Constructing a fail-safe computer and network system for terminal servers is by no means a trivial task. You need comprehensive knowledge of configuring clusters, SANs, SCSI devices, hard drive RAID systems, and load- balanced systems. Nevertheless, there is a growing trend on the market to make this type of environment more and more powerful and easier to handle.

Stable Server Configuration

A terminal server should always be set up according to its purpose. Under no circumstances should such different devices as Microsoft BackOffice servers and Terminal Services be combined for the purpose of providing desktops on a physical server.

Terminal server operation is especially stable if the following points are observed as far as possible:

  • Support by well-trained administrators who have sufficient practical experience and, ideally, have a test or reference environment at their disposal. Furthermore, a clear definition of an escalation path is recommended, all the way up to the decision-making bodies of a company, to address any serious problems that might arise.

  • Use of sufficiently powerful and established standard hardware following at least one week of permanent test operation.

  • Use of modern graphics cards and hard drive controllers with up-to-date and mature drivers.

  • Connection of necessary peripheral devices only. Special peripherals that have nothing to do with the terminal server’s function should be strictly avoided. It is recommended that keyboard, mouse, and monitor be set up to look unattractive to casual users to prevent them from being tempted to work interactively with the computer console.

  • Avoiding backgrounds, screen savers, and animations because they use up a huge amount of a terminal server’s resources when many users access these functions simultaneously. The result is slow responses and increased system instability.

  • If at all possible, no additional installation of other server applications on a terminal server. This minimizes the risk of unfavorable mutual interference between individual applications. The application installation sequence might influence system stability and should therefore always be documented.
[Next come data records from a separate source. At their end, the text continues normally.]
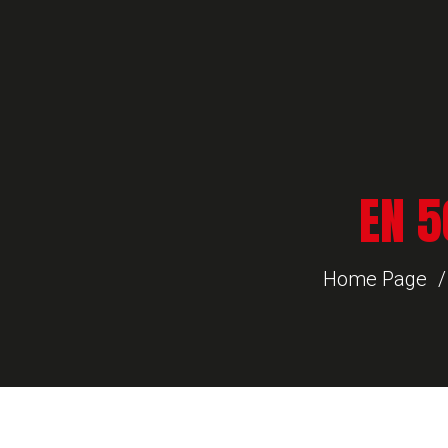
EN 5
Home Page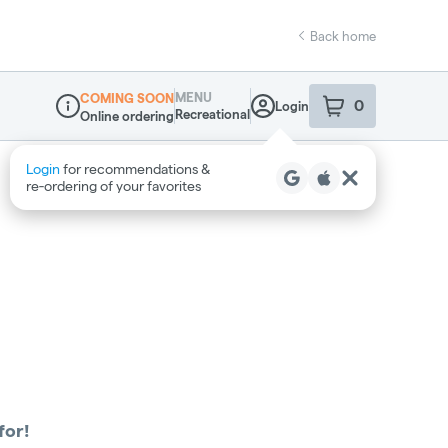
Back home
MENU
COMING SOON
0
Login
item
s
in your sho
Recreational
Online ordering
Dispensary Info
Login
for recommendations &
re‑ordering of your favorites
for!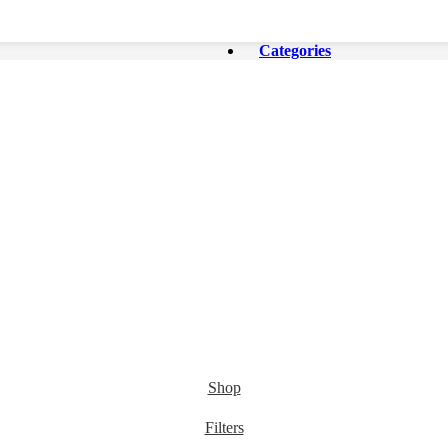
Categories
Shop
Filters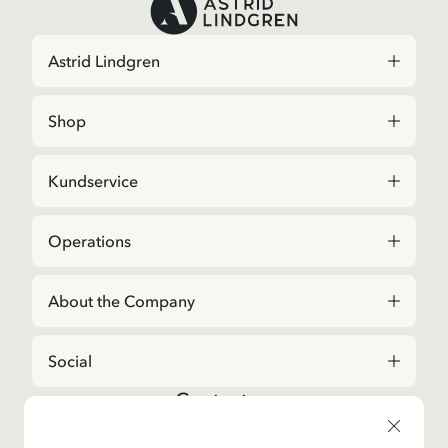
Astrid Lindgren
Shop
Kundservice
Operations
About the Company
Social
Contact us
For questions regarding orders and assortment in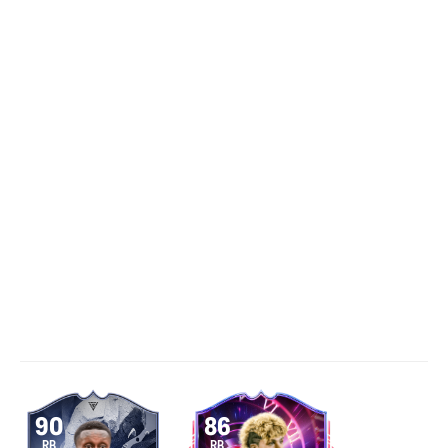
90
86
RB
RB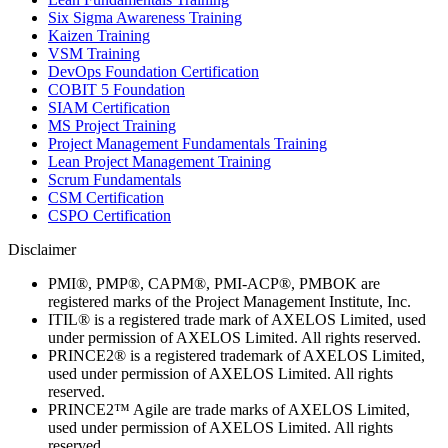
Six Sigma Awareness Training
Kaizen Training
VSM Training
DevOps Foundation Certification
COBIT 5 Foundation
SIAM Certification
MS Project Training
Project Management Fundamentals Training
Lean Project Management Training
Scrum Fundamentals
CSM Certification
CSPO Certification
Disclaimer
PMI®, PMP®, CAPM®, PMI-ACP®, PMBOK are
registered marks of the Project Management Institute, Inc.
ITIL® is a registered trade mark of AXELOS Limited, used
under permission of AXELOS Limited. All rights reserved.
PRINCE2® is a registered trademark of AXELOS Limited,
used under permission of AXELOS Limited. All rights
reserved.
PRINCE2™ Agile are trade marks of AXELOS Limited,
used under permission of AXELOS Limited. All rights
reserved.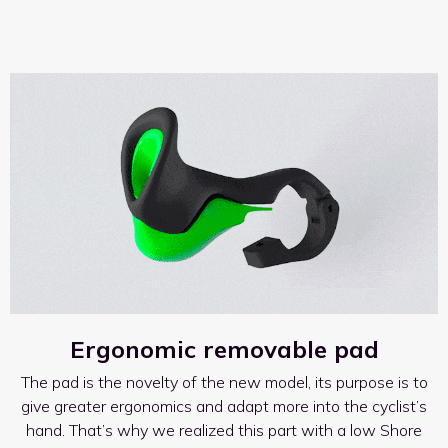
Ergonomic removable pad
The pad is the novelty of the new model, its purpose is to
give greater ergonomics and adapt more into the cyclist’s
hand. That’s why we realized this part with a low Shore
  • Setting up servers in cool and secure rooms to avoid temperature problems and unauthorized hardware access.

  • Use of uninterruptible power supply (UPS) to protect the system from network failure and power oscillation.

If it is absolutely necessary to install critical application programs, the server should be rebooted automatically on a regular basis (for example, weekly or monthly). This is especially true for terminal servers with several applications that have known problems relating to releasing main memory when the application is closed. These memory leaks can take away main memory from a terminal server until it becomes unstable.